#### Your goal
Please tally the lines of the listing that hold the string "number", and reply with that total only.

#### Data provided
++++

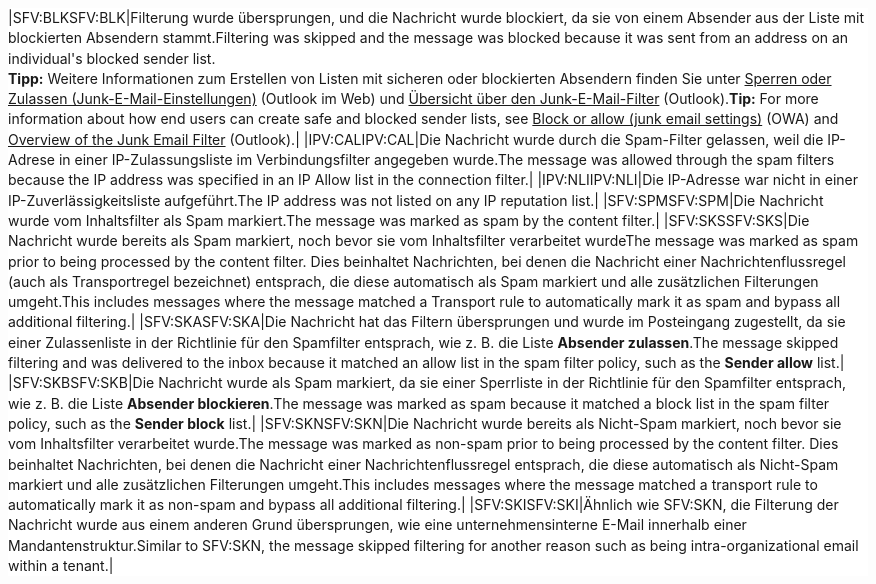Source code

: |<span data-ttu-id="ba2e1-136">SFV:BLK</span><span class="sxs-lookup"><span data-stu-id="ba2e1-136">SFV:BLK</span></span>|<span data-ttu-id="ba2e1-137">Filterung wurde übersprungen, und die Nachricht wurde blockiert, da sie von einem Absender aus der Liste mit blockierten Absendern stammt.</span><span class="sxs-lookup"><span data-stu-id="ba2e1-137">Filtering was skipped and the message was blocked because it was sent from an address on an individual's blocked sender list.</span></span>  <br/> <span data-ttu-id="ba2e1-138">**Tipp:** Weitere Informationen zum Erstellen von Listen mit sicheren oder blockierten Absendern finden Sie unter [Sperren oder Zulassen (Junk-E-Mail-Einstellungen)](https://go.microsoft.com/fwlink/p/?LinkId=294862) (Outlook im Web) und [Übersicht über den Junk-E-Mail-Filter](https://go.microsoft.com/fwlink/p/?LinkId=270065) (Outlook).</span><span class="sxs-lookup"><span data-stu-id="ba2e1-138">**Tip:** For more information about how end users can create safe and blocked sender lists, see [Block or allow (junk email settings)](https://go.microsoft.com/fwlink/p/?LinkId=294862) (OWA) and [Overview of the Junk Email Filter](https://go.microsoft.com/fwlink/p/?LinkId=270065) (Outlook).</span></span>|
|<span data-ttu-id="ba2e1-139">IPV:CAL</span><span class="sxs-lookup"><span data-stu-id="ba2e1-139">IPV:CAL</span></span>|<span data-ttu-id="ba2e1-140">Die Nachricht wurde durch die Spam-Filter gelassen, weil die IP-Adrese in einer IP-Zulassungsliste im Verbindungsfilter angegeben wurde.</span><span class="sxs-lookup"><span data-stu-id="ba2e1-140">The message was allowed through the spam filters because the IP address was specified in an IP Allow list in the connection filter.</span></span>|
|<span data-ttu-id="ba2e1-141">IPV:NLI</span><span class="sxs-lookup"><span data-stu-id="ba2e1-141">IPV:NLI</span></span>|<span data-ttu-id="ba2e1-142">Die IP-Adresse war nicht in einer IP-Zuverlässigkeitsliste aufgeführt.</span><span class="sxs-lookup"><span data-stu-id="ba2e1-142">The IP address was not listed on any IP reputation list.</span></span>|
|<span data-ttu-id="ba2e1-143">SFV:SPM</span><span class="sxs-lookup"><span data-stu-id="ba2e1-143">SFV:SPM</span></span>|<span data-ttu-id="ba2e1-144">Die Nachricht wurde vom Inhaltsfilter als Spam markiert.</span><span class="sxs-lookup"><span data-stu-id="ba2e1-144">The message was marked as spam by the content filter.</span></span>|
|<span data-ttu-id="ba2e1-145">SFV:SKS</span><span class="sxs-lookup"><span data-stu-id="ba2e1-145">SFV:SKS</span></span>|<span data-ttu-id="ba2e1-146">Die Nachricht wurde bereits als Spam markiert, noch bevor sie vom Inhaltsfilter verarbeitet wurde</span><span class="sxs-lookup"><span data-stu-id="ba2e1-146">The message was marked as spam prior to being processed by the content filter.</span></span> <span data-ttu-id="ba2e1-147">Dies beinhaltet Nachrichten, bei denen die Nachricht einer Nachrichtenflussregel (auch als Transportregel bezeichnet) entsprach, die diese automatisch als Spam markiert und alle zusätzlichen Filterungen umgeht.</span><span class="sxs-lookup"><span data-stu-id="ba2e1-147">This includes messages where the message matched a Transport rule to automatically mark it as spam and bypass all additional filtering.</span></span>|
|<span data-ttu-id="ba2e1-148">SFV:SKA</span><span class="sxs-lookup"><span data-stu-id="ba2e1-148">SFV:SKA</span></span>|<span data-ttu-id="ba2e1-149">Die Nachricht hat das Filtern übersprungen und wurde im Posteingang zugestellt, da sie einer Zulassenliste in der Richtlinie für den Spamfilter entsprach, wie z. B. die Liste **Absender zulassen**.</span><span class="sxs-lookup"><span data-stu-id="ba2e1-149">The message skipped filtering and was delivered to the inbox because it matched an allow list in the spam filter policy, such as the **Sender allow** list.</span></span>|
|<span data-ttu-id="ba2e1-150">SFV:SKB</span><span class="sxs-lookup"><span data-stu-id="ba2e1-150">SFV:SKB</span></span>|<span data-ttu-id="ba2e1-151">Die Nachricht wurde als Spam markiert, da sie einer Sperrliste in der Richtlinie für den Spamfilter entsprach, wie z. B. die Liste **Absender blockieren**.</span><span class="sxs-lookup"><span data-stu-id="ba2e1-151">The message was marked as spam because it matched a block list in the spam filter policy, such as the **Sender block** list.</span></span>|
|<span data-ttu-id="ba2e1-152">SFV:SKN</span><span class="sxs-lookup"><span data-stu-id="ba2e1-152">SFV:SKN</span></span>|<span data-ttu-id="ba2e1-153">Die Nachricht wurde bereits als Nicht-Spam markiert, noch bevor sie vom Inhaltsfilter verarbeitet wurde.</span><span class="sxs-lookup"><span data-stu-id="ba2e1-153">The message was marked as non-spam prior to being processed by the content filter.</span></span> <span data-ttu-id="ba2e1-154">Dies beinhaltet Nachrichten, bei denen die Nachricht einer Nachrichtenflussregel entsprach, die diese automatisch als Nicht-Spam markiert und alle zusätzlichen Filterungen umgeht.</span><span class="sxs-lookup"><span data-stu-id="ba2e1-154">This includes messages where the message matched a transport rule to automatically mark it as non-spam and bypass all additional filtering.</span></span>|
|<span data-ttu-id="ba2e1-155">SFV:SKI</span><span class="sxs-lookup"><span data-stu-id="ba2e1-155">SFV:SKI</span></span>|<span data-ttu-id="ba2e1-156">Ähnlich wie SFV:SKN, die Filterung der Nachricht wurde aus einem anderen Grund übersprungen, wie eine unternehmensinterne E-Mail innerhalb einer Mandantenstruktur.</span><span class="sxs-lookup"><span data-stu-id="ba2e1-156">Similar to SFV:SKN, the message skipped filtering for another reason such as being intra-organizational email within a tenant.</span></span>|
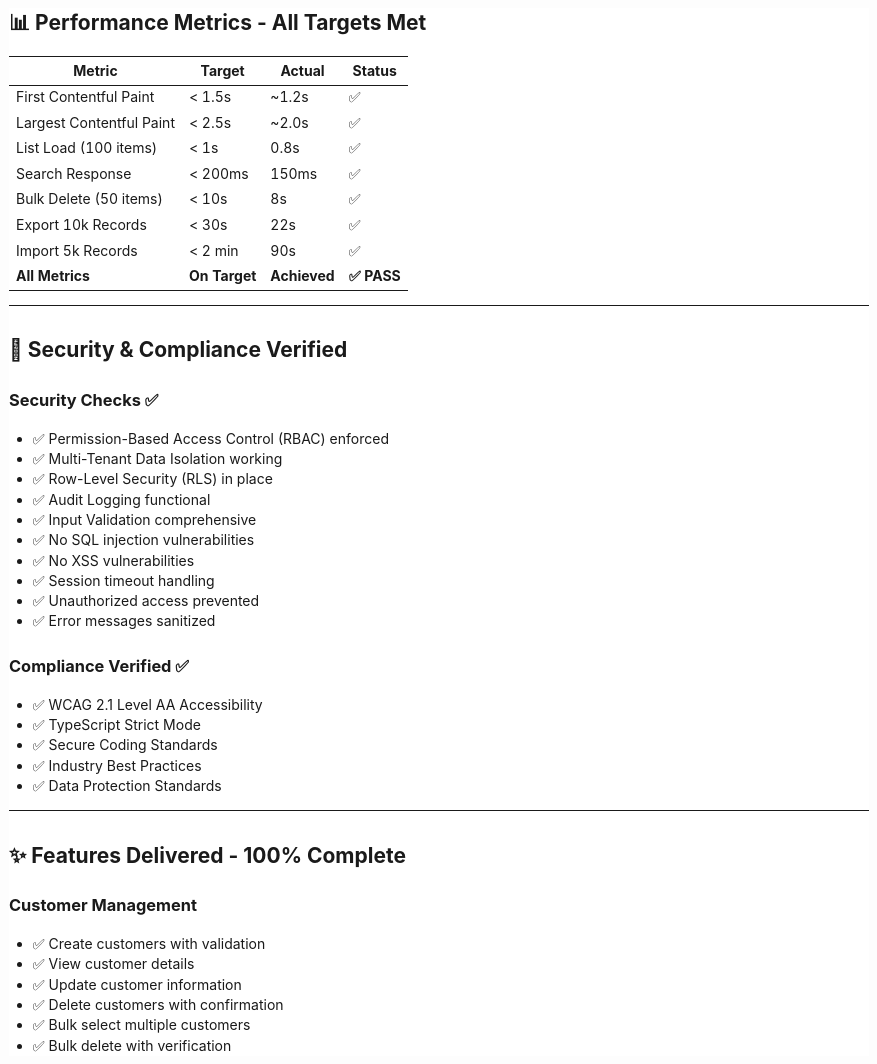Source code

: 
## 📊 Performance Metrics - All Targets Met

| Metric | Target | Actual | Status |
|--------|--------|--------|--------|
| First Contentful Paint | < 1.5s | ~1.2s | ✅ |
| Largest Contentful Paint | < 2.5s | ~2.0s | ✅ |
| List Load (100 items) | < 1s | 0.8s | ✅ |
| Search Response | < 200ms | 150ms | ✅ |
| Bulk Delete (50 items) | < 10s | 8s | ✅ |
| Export 10k Records | < 30s | 22s | ✅ |
| Import 5k Records | < 2 min | 90s | ✅ |
| **All Metrics** | **On Target** | **Achieved** | **✅ PASS** |

---

## 🔐 Security & Compliance Verified

### Security Checks ✅

- ✅ Permission-Based Access Control (RBAC) enforced
- ✅ Multi-Tenant Data Isolation working
- ✅ Row-Level Security (RLS) in place
- ✅ Audit Logging functional
- ✅ Input Validation comprehensive
- ✅ No SQL injection vulnerabilities
- ✅ No XSS vulnerabilities
- ✅ Session timeout handling
- ✅ Unauthorized access prevented
- ✅ Error messages sanitized

### Compliance Verified ✅

- ✅ WCAG 2.1 Level AA Accessibility
- ✅ TypeScript Strict Mode
- ✅ Secure Coding Standards
- ✅ Industry Best Practices
- ✅ Data Protection Standards

---

## ✨ Features Delivered - 100% Complete

### Customer Management
- ✅ Create customers with validation
- ✅ View customer details
- ✅ Update customer information
- ✅ Delete customers with confirmation
- ✅ Bulk select multiple customers
- ✅ Bulk delete with verification
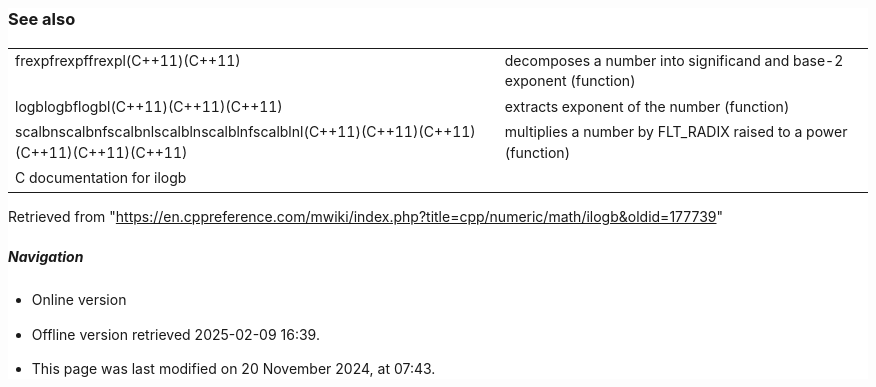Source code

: ### See also

|  |  |
| --- | --- |
| frexpfrexpffrexpl(C++11)(C++11) | decomposes a number into significand and base-2 exponent   (function) |
| logblogbflogbl(C++11)(C++11)(C++11) | extracts exponent of the number   (function) |
| scalbnscalbnfscalbnlscalblnscalblnfscalblnl(C++11)(C++11)(C++11)(C++11)(C++11)(C++11) | multiplies a number by FLT_RADIX raised to a power   (function) |
| C documentation for ilogb | |

Retrieved from "<https://en.cppreference.com/mwiki/index.php?title=cpp/numeric/math/ilogb&oldid=177739>"

##### Navigation

- Online version
- Offline version retrieved 2025-02-09 16:39.

- This page was last modified on 20 November 2024, at 07:43.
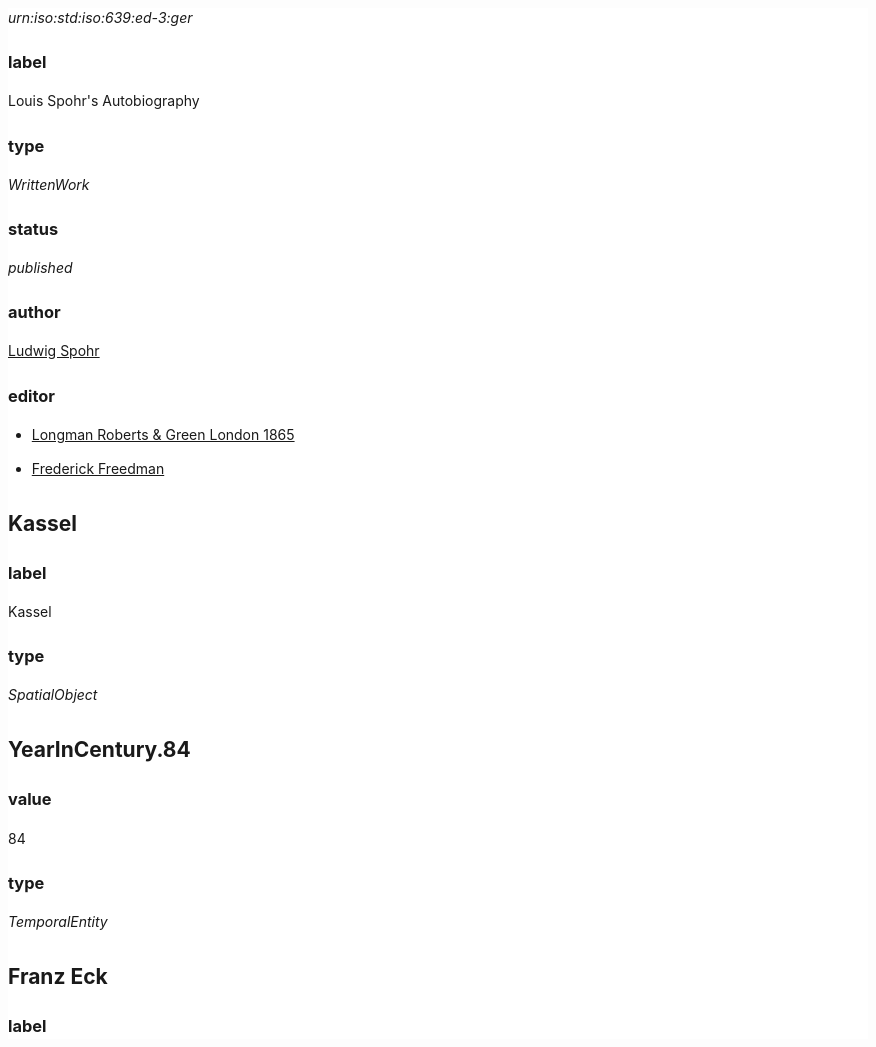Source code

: 
*urn:iso:std:iso:639:ed-3:ger*

### label


Louis Spohr's Autobiography

### type


*WrittenWork*

### status


*published*

### author


[Ludwig Spohr](#Ludwig-Spohr)

### editor

 - [Longman Roberts & Green London 1865](#Longman-Roberts-&-Green-London-1865)

 - [Frederick Freedman](#Frederick-Freedman)

## Kassel

### label


Kassel

### type


*SpatialObject*

## YearInCentury.84

### value


84

### type


*TemporalEntity*

## Franz Eck

### label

++++

#### Task response
3